The haughty-looking bag of fluff that is the little owl was introduced to Britain at the end of the nineteenth century. According to the RSPB, data suggests little owl numbers are declining, with the UK population estimated to be down by 24 per cent between 1995 and 2008. They eat insects and worms, and aren’t a big problem here.

The little owl was introduced the UK in the 19th century

Ring-necked parakeets

The well-worn urban myth is that legendary axe-slinger Jimi Hendrix released the first pair of ring-necked parakeets. Whatever happened, since the late 1960s when captive birds either escaped or released by someone, it has become the UK's most abundant naturalised parrot.

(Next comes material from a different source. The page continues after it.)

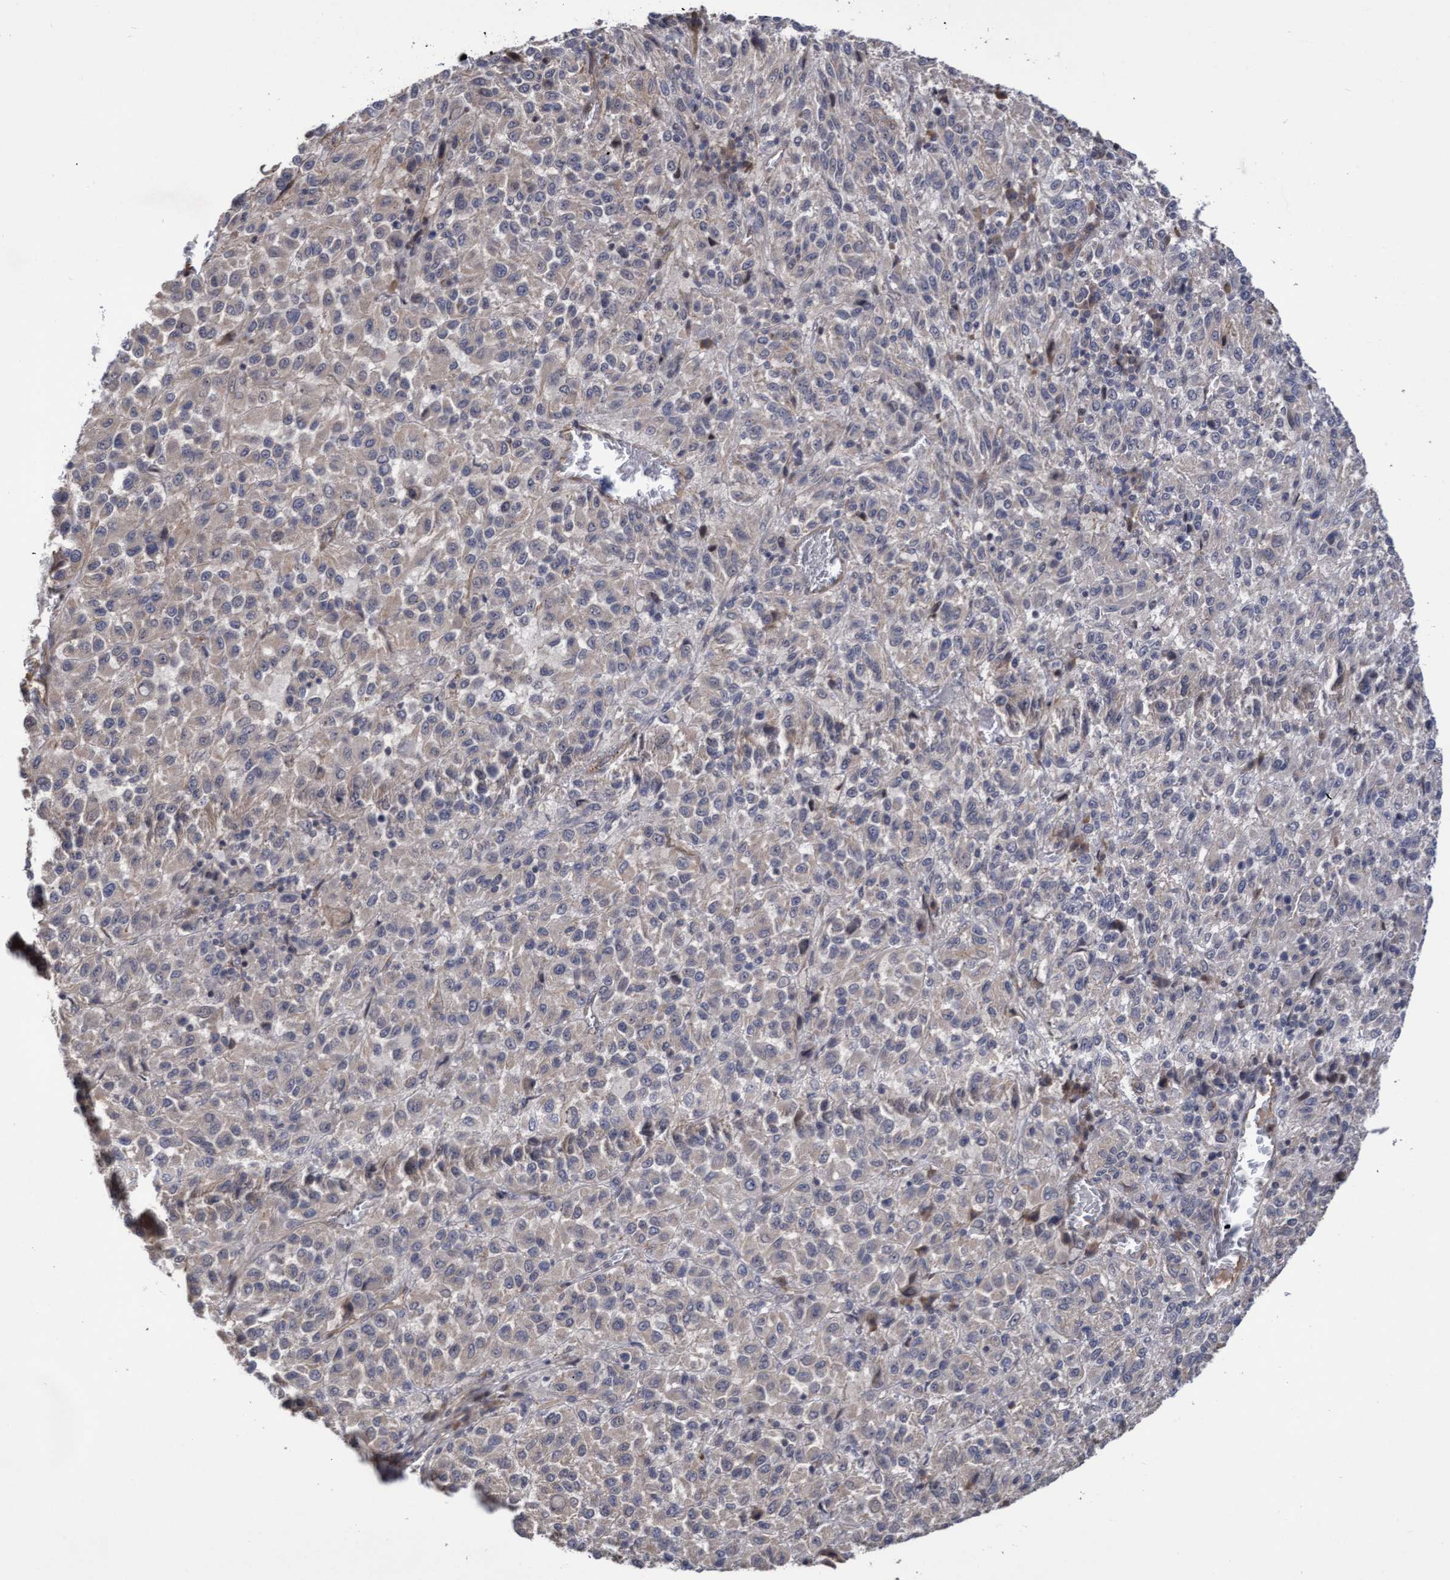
{"staining": {"intensity": "negative", "quantity": "none", "location": "none"}, "tissue": "skin cancer", "cell_type": "Tumor cells", "image_type": "cancer", "snomed": [{"axis": "morphology", "description": "Squamous cell carcinoma, NOS"}, {"axis": "topography", "description": "Skin"}], "caption": "The micrograph shows no significant staining in tumor cells of skin cancer (squamous cell carcinoma).", "gene": "COBL", "patient": {"sex": "female", "age": 73}}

It is still early days in being able to see their ecological impact, but the RSPB has raised concerns about their potential impact on native bird species such as woodpeckers, starlings and nuthatches, and has called for them to be monitored.

Many parks in southeast England are now teeming with parakeets

Japanese knotweed

It’s not just jumping and wriggling creatures we have to worry about - non-native plants are also gate-crashing the ecological party here in Britain - and Japanese knotweed is one of the most pernicious weeds to ever grow roots in the UK.

It is particularly difficult to eradicate as it reproduces from tiny fragments, so any soil contaminated with Japanese knotweed must be disposed of at registered sites to prevent its spread. It can impact construction materials such as brickwork, tarmac and concrete, the Royal Horticultural Society warns.